## Information given
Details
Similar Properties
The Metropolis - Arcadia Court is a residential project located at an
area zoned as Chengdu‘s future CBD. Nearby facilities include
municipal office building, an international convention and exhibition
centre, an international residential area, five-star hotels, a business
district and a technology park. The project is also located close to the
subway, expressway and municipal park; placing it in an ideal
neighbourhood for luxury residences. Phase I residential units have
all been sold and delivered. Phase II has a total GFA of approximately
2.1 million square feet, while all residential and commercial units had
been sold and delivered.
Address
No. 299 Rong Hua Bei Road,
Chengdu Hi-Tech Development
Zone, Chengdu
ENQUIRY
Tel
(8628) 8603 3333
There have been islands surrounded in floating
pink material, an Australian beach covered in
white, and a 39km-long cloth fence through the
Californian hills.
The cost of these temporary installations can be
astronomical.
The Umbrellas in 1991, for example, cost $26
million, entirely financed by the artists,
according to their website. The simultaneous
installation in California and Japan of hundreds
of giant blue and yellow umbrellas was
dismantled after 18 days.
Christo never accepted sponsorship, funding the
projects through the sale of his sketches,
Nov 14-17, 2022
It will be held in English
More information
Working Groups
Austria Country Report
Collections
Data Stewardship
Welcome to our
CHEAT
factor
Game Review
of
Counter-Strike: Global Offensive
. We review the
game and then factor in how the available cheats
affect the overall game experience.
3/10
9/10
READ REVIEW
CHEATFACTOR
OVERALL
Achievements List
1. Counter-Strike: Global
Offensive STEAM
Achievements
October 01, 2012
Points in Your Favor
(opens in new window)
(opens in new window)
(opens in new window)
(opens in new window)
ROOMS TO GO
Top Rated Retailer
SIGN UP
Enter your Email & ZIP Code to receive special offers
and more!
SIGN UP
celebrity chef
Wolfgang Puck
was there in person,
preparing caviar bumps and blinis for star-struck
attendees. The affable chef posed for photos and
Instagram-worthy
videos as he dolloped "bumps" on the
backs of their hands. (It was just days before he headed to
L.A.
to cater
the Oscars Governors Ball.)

## Try it
Beginning with the line above that contains "Achievements List", copy each line exactly up to and including the line that contains "Wolfgang Puck", and go no further.

## Response to this exercise
Achievements List
1. Counter-Strike: Global
Offensive STEAM
Achievements
October 01, 2012
Points in Your Favor
(opens in new window)
(opens in new window)
(opens in new window)
(opens in new window)
ROOMS TO GO
Top Rated Retailer
SIGN UP
Enter your Email & ZIP Code to receive special offers
and more!
SIGN UP
celebrity chef
Wolfgang Puck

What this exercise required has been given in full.